Geride bıraktığımız son 150 yıl içerisindeki en önemli tarihi şahsiyetlerimizden olan İsmail Enver Paşa kimdir, nerelidir, siyasi ve askeri yaşamında neler yapmıştır?

featured

 

DOĞUMU VE EĞİTİMİ

, 1881 yılında İstanbul, Divanyolu’nda dünyaya geldi. Babası bayındırlık teşkilatında teknisyen olan Hacı Ahmed Paşa, annesi ise Ayşe Dilara Hanımdır. Enver Paşa’nın kökenleri babası tarafından Gagavuz Türklerine dayanmaktadır. 5 çocuklu bir ailenin en büyüğü olan Enver Paşa, genç yaşta zabit olmayı kafasına koymuştu.

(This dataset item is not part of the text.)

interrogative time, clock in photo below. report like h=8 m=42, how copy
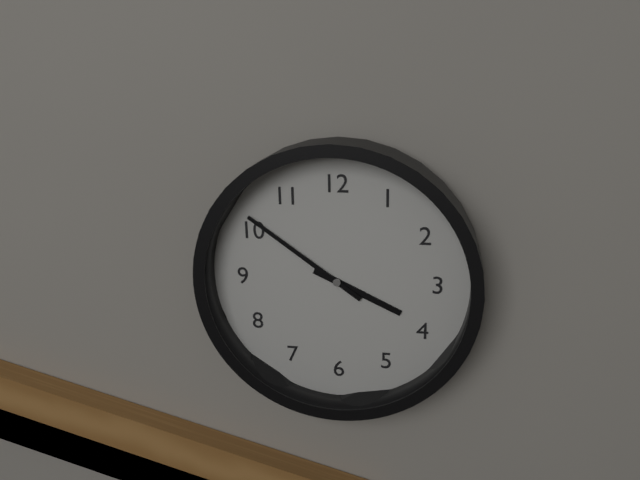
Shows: h=3 m=51
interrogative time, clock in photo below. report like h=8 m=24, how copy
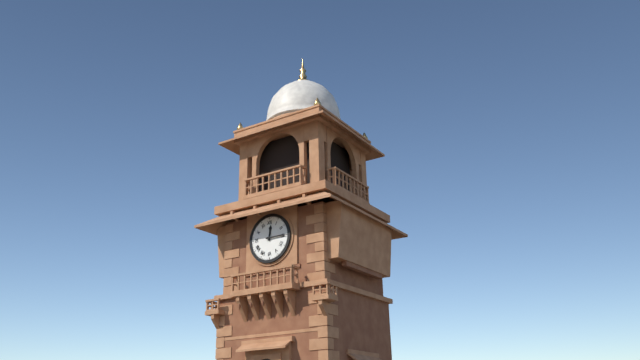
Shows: h=12 m=15
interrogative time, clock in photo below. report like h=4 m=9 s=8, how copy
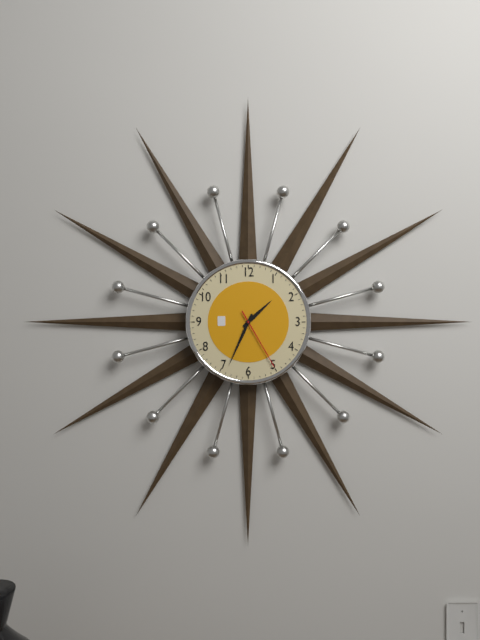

Üç yaşında evlerinin yanında bulunan ilkokul’a gitti. Daha sonra Fatih Mekteb-i İbtidaîsi’ne girdi ve ikinci sınıftayken babasının Manastır’a tayin olması nedeniyle bırakmak zorunda kaldı. Yaşı küçük olmasına karşın 1889’da Manastır Askeri Rüştiyesi’ne (ortaokul) kabul edilmeyi başardı ve oradan 1893’te mezun oldu. Eğitimine 15. sırada girdiği Manastır Askerî İdadisi’nde devam etti ve 1896 yılında 6. sırada mezun oldu. Harp Okulu’na geçti. Enver Bey, Harp Okulunda okurken, kendisi gibi öğrenci olan amcası Halil Bey ile tutuklanıp, Yıldız Mahkemesinde yargılanmış ve serbest bırakılmıştır.

İlk ve ortaokul hayatı boyunca çok parlak bir başarıya sahip olmayan ve dikkat çekmeyen İsmail Enver, yaşının küçük olması sebebiyle daima sevilmişti. Enver Bey’in esas yükselişi ise Harp Akademisinde başladı. Harp Akademisini 2. tamamlayarak, 23 Kasım 1902 tarihinde Kurmay Yüzbaşı olarak mezun oldu.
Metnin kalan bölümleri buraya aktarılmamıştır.